One asset class that has proven popular among Lombard Odier’s clients is private debt — specifically senior secured debt. This financing arrangement represents the highest claim on the borrower with the lowest downside risk to the lender, making it less risky than other private debts, such as subordinated debt. Additionally, unlike fixed coupon debts, senior secured debt is less impacted by the vagaries of interest rate developments, says Rochat.
To stay ahead of Singapore and the region’s corporate and economic trends, click here for Latest Section
Capturing wealth growth in Asia
Anticipating strong economic growth boosting wealth creation in Asia, Lombard Odier has actively bolstered its commitment and presence in Asia. Rochat says the firm is optimistic about the region’s prospects, expecting Asia to benefit from a strong rebound following China’s reopening.
He points to several stereotypes regarding wealth management clients in Asia. Clients in Asia are said to be more transaction-driven, which may have been true in the past. However, Rochat highlights that he is seeing the emergence of a new breed of sophisticated, savvy clients in the region looking for providers with holistic investment solutions and differentiated value propositions, which Lombard Odier is trying to serve.

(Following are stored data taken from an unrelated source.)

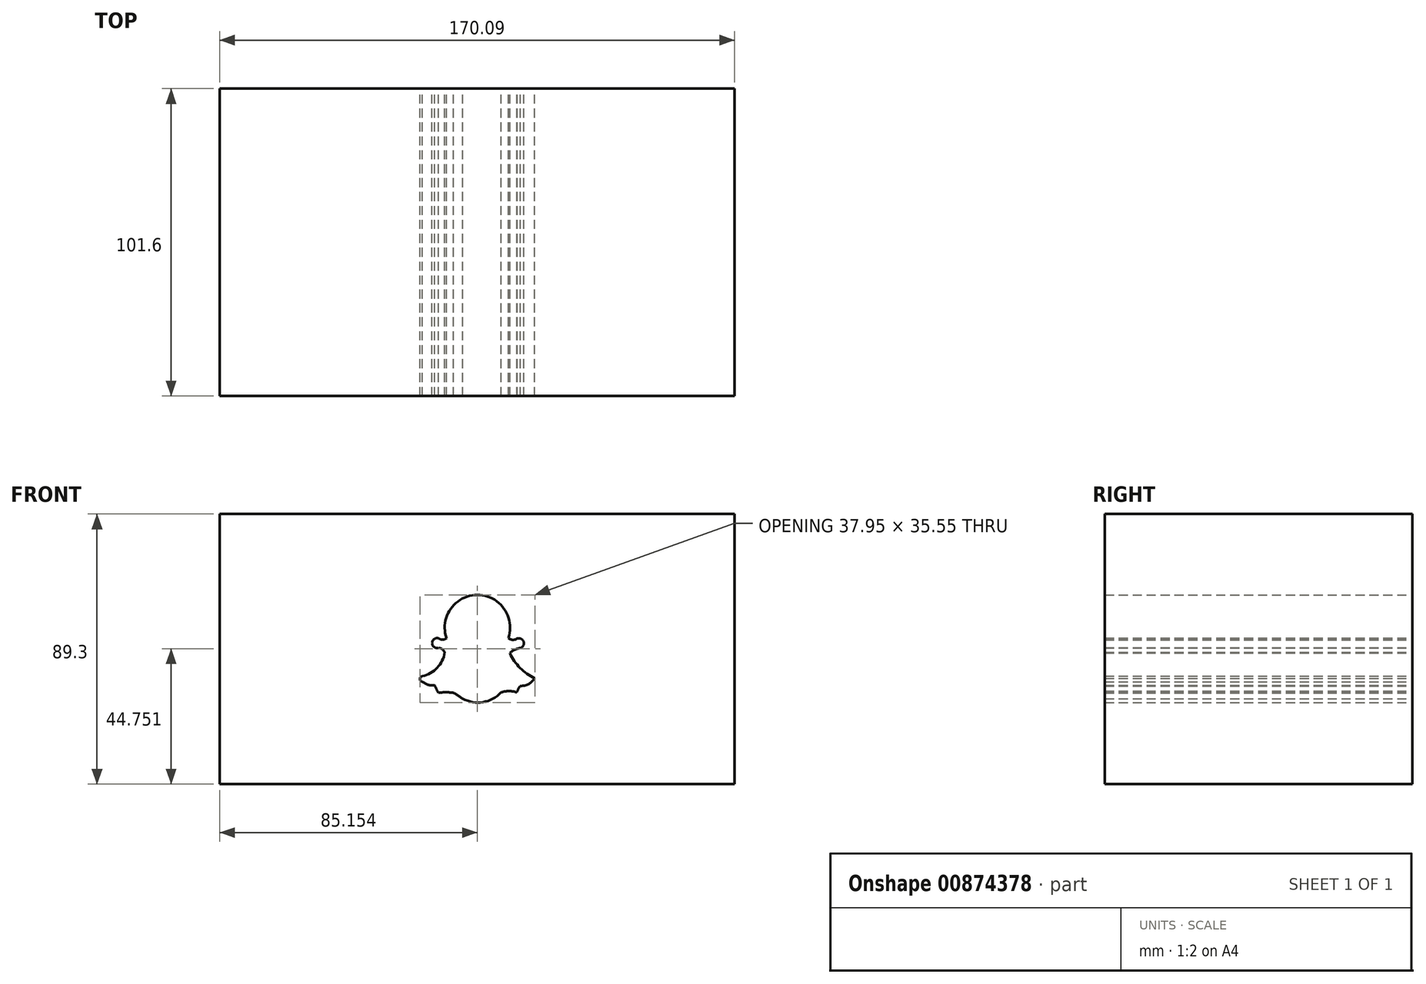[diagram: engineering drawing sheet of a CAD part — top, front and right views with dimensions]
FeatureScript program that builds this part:
annotation { "Feature Type Name" : "Feature", "Feature Type Description" : "" }
export const myFeature = defineFeature(function(context is Context, id is Id, definition is map)
    precondition{}
    {
        {
            var Q0;
            Q0=qCreatedBy(makeId("Front.planeOp"),FACE);
            var sketch = newSketch(context, id + "F0", { "sketchPlane" : qUnion([Q0])});
            skArc(sketch, "E0", {"start": v(95.42, 48.3) * mm, "mid": v(85.13, 62.53) * mm, "end": v(74.95, 48.21) * mm});
            skArc(sketch, "E1", {"start": v(72.33, 48.21) * mm, "mid": v(73.64, 47.77) * mm, "end": v(74.95, 48.21) * mm});
            skArc(sketch, "E2", {"start": v(72.33, 48.21) * mm, "mid": v(70.21, 46.65) * mm, "end": v(72.33, 45.08) * mm});
            skArc(sketch, "E3", {"start": v(74.36, 43.56) * mm, "mid": v(73.55, 44.6) * mm, "end": v(72.33, 45.08) * mm});
            skArc(sketch, "E4", {"start": v(67, 35.7) * mm, "mid": v(71.9, 38.5) * mm, "end": v(74.36, 43.56) * mm});
            skArc(sketch, "E5", {"start": v(67, 35.7) * mm, "mid": v(66.18, 34.77) * mm, "end": v(67, 33.84) * mm});
            skArc(sketch, "E6", {"start": v(67, 33.84) * mm, "mid": v(68.92, 32.86) * mm, "end": v(71.06, 32.65) * mm});
            skArc(sketch, "E7", {"start": v(71.06, 32.65) * mm, "mid": v(71.64, 31.42) * mm, "end": v(72.25, 30.2) * mm});
            skArc(sketch, "E8", {"start": v(77.32, 30.2) * mm, "mid": v(74.79, 30.38) * mm, "end": v(72.25, 30.2) * mm});
            skArc(sketch, "E9", {"start": v(80.28, 28.26) * mm, "mid": v(78.8, 29.24) * mm, "end": v(77.32, 30.2) * mm});
            skArc(sketch, "E10", {"start": v(80.28, 28.26) * mm, "mid": v(87.03, 27.12) * mm, "end": v(93.05, 30.37) * mm});
            skArc(sketch, "E11", {"start": v(98.2, 30.37) * mm, "mid": v(95.63, 30.75) * mm, "end": v(93.05, 30.37) * mm});
            skArc(sketch, "E12", {"start": v(99.4, 32.49) * mm, "mid": v(98.7, 31.49) * mm, "end": v(98.2, 30.37) * mm});
            skArc(sketch, "E13", {"start": v(99.4, 32.49) * mm, "mid": v(102.1, 33.11) * mm, "end": v(104.13, 35.02) * mm});
            skArc(sketch, "E14", {"start": v(95.93, 43.3) * mm, "mid": v(99.28, 38.42) * mm, "end": v(104.13, 35.02) * mm});
            skArc(sketch, "E15", {"start": v(99.4, 45) * mm, "mid": v(97.52, 44.44) * mm, "end": v(95.93, 43.3) * mm});
            skArc(sketch, "E16", {"start": v(99.4, 45) * mm, "mid": v(100.42, 47.12) * mm, "end": v(98.3, 48.13) * mm});
            skArc(sketch, "E17", {"start": v(95.42, 48.3) * mm, "mid": v(96.83, 47.7) * mm, "end": v(98.3, 48.13) * mm});
            skLineSegment(sketch, "E18", {"start": v(170.1, 89.3) * mm, "end": v(170.1, 0) * mm});
            skLineSegment(sketch, "E19", {"start": v(170.1, 0) * mm, "end": v(0, 0) * mm});
            skLineSegment(sketch, "E20", {"start": v(0, 0) * mm, "end": v(0, 89.3) * mm});
            skLineSegment(sketch, "E21", {"start": v(170.1, 89.3) * mm, "end": v(0, 89.3) * mm});
            skSolve(sketch);
        }
        {
            var Q0;
            Q0=makeQuery(id+"F0.imprint","IMPRINT",FACE,{"disambiguationData":[TD([[makeQuery(id+"F0.imprint","IMPRINT",EDGE,{"derivedFrom":sQuery(id+"F0.wireOp",EDGE,"E0")}),-1.0]])]});
            extrude(context, id + "F1", {"entities" : qUnion([Q0]), "depth" : 25.4 * mm, "offsetDistance" : 25.4 * mm});
        }
        {
            var Q0;
            Q0=makeQuery(id+"F1.opExtrude","CAP_FACE",FACE,{"disambiguationData":[OSD([sQuery(id+"F0.wireOp",EDGE,"E0"),sQuery(id+"F0.wireOp",EDGE,"E1"),sQuery(id+"F0.wireOp",EDGE,"E2"),sQuery(id+"F0.wireOp",EDGE,"E3"),sQuery(id+"F0.wireOp",EDGE,"E4"),sQuery(id+"F0.wireOp",EDGE,"E5"),sQuery(id+"F0.wireOp",EDGE,"E6"),sQuery(id+"F0.wireOp",EDGE,"E7"),sQuery(id+"F0.wireOp",EDGE,"E8"),sQuery(id+"F0.wireOp",EDGE,"E9"),sQuery(id+"F0.wireOp",EDGE,"E10"),sQuery(id+"F0.wireOp",EDGE,"E11"),sQuery(id+"F0.wireOp",EDGE,"E12"),sQuery(id+"F0.wireOp",EDGE,"E13"),sQuery(id+"F0.wireOp",EDGE,"E14"),sQuery(id+"F0.wireOp",EDGE,"E15"),sQuery(id+"F0.wireOp",EDGE,"E16"),sQuery(id+"F0.wireOp",EDGE,"E17"),sQuery(id+"F0.wireOp",EDGE,"E18"),sQuery(id+"F0.wireOp",EDGE,"E19"),sQuery(id+"F0.wireOp",EDGE,"E20"),sQuery(id+"F0.wireOp",EDGE,"E21")])],"isStart":false});
            extrude(context, id + "F2", {"entities" : qUnion([Q0]), "operationType" : NewBodyOperationType.ADD, "depth" : 76.2 * mm, "offsetDistance" : 25.4 * mm});
        }
    });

Recognising the shift of wealth from other parts of Asia to Singapore that has taken place, especially over the past year, Rochat commends Singapore’s development as a financial centre. In the current volatile and uncertain world, Singapore offers investors a solid base of regulatory certainty, an effective economy, and political stability, which international investors value, he adds.
The latest data from the Monetary Authority of Singapore shows that the city-state’s asset management industry registered a 16% growth y-o-y in AUM to $5.4 trillion in 2021. Serving as a global gateway for asset managers and investors in the region, 78% of the AUM originated from outside of Singapore.
Rochat says: “We have always seen solid growth for Singapore as a financial centre, and we expect a very positive dynamic unfolding over the next few years. This is why within our firm, we have an ambitious growth strategy for developing our operations in Asia, especially from Singapore. It is a strong base for us, and we look forward to capturing the emerging opportunities.”